» Excerpt:
━━━━━━━━━━━━━━━━

How the English navy came to hold so extraordinary a position is worth reflecting on. Much has been written about it, but little, as it seems to me, which touches the heart of the matter. We are shown the power of our country growing and expanding. But how it grew, why, after a sleep of so many hundred years, the genius of our Scandinavian forefathers suddenly sprang again into life—of this we are left without explanation.

The beginning was undoubtedly the defeat of the Spanish Armada in 1588. Down to that time the sea sovereignty belonged to the Spaniards, and had been fairly won by them. The conquest of Granada had stimulated and elevated the Spanish character. The subjects of Ferdinand and Isabella, of Charles V. and Philip II., were extraordinary men, and accomplished extraordinary things. They stretched the limits of the known world; they conquered Mexico and Peru; they planted their colonies over the South American continent; they took possession of the great West Indian islands, and with so firm a grasp that Cuba at least will never lose the mark of the hand which seized it. They built their cities as if for eternity. They spread to the Indian Ocean, and gave their monarch's name to the Philippines. All this they accomplished in half a century, and, as it were, they did it with a single hand; with the other they were fighting Moors and Turks and protecting the coast of the Mediterranean from the corsairs of Tunis and Constantinople.

━━━━━━━━━━━━━━━━

» Provided material:
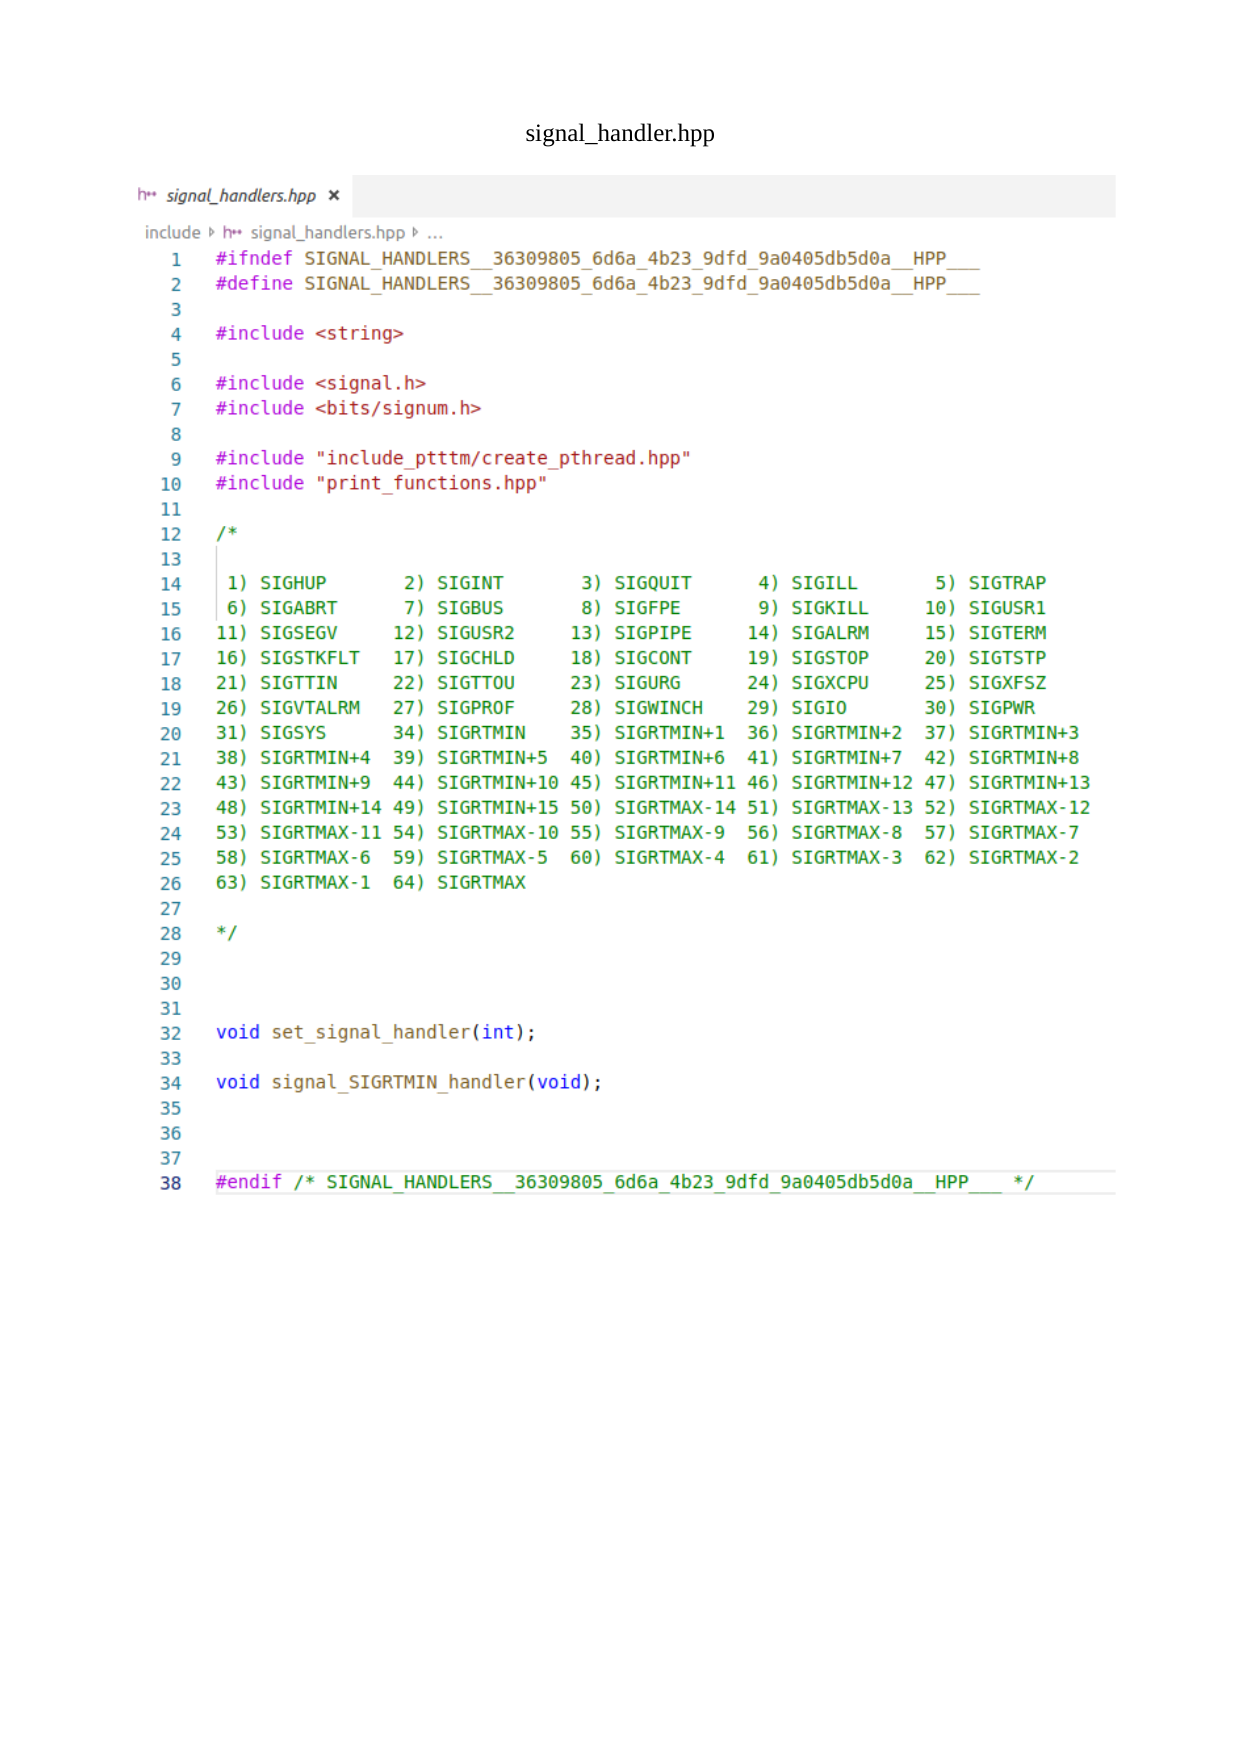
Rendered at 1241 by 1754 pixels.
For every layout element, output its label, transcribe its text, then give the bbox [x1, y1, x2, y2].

text signal_handler.hpp [118, 118, 1122, 147]
picture [124, 175, 1116, 1203]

━━━━━━━━━━━━━━━━

» Required actions:
• a. In the passage on the English navy, what event is named as the beginning of its rise?
• b. Write out the part of the English navy passage starting with "How the English" and going on through "left without explanation.".
• c. Continue the passage on the English navy and Spanish sea power from the point where it stops.

» Outputs:
• a. The defeat of the Spanish Armada in 1588.

• b.
How the English navy came to hold so extraordinary a position is worth reflecting on. Much has been written about it, but little, as it seems to me, which touches the heart of the matter. We are shown the power of our country growing and expanding. But how it grew, why, after a sleep of so many hundred years, the genius of our Scandinavian forefathers suddenly sprang again into life—of this we are left without explanation.

• c.
They had risen on the crest of the wave, and with their proud Non sufficit orbis were looking for new worlds to conquer, at a time when the bark of the English water-dogs had scarcely been heard beyond their own fishing-grounds, and the largest merchant vessel sailing from the port of London was scarce bigger than a modern coasting collier. And yet within the space of a single ordinary life these insignificant islanders had struck the sceptre from the Spaniards' grasp and placed the ocean crown on the brow of their own sovereign. How did it come about? What Cadmus had sown dragons' teeth in the furrows of the sea for the race to spring from who manned the ships of Queen Elizabeth, who carried the flag of their own country round the globe, and challenged and fought the Spaniards on their own coasts and in their own harbours...?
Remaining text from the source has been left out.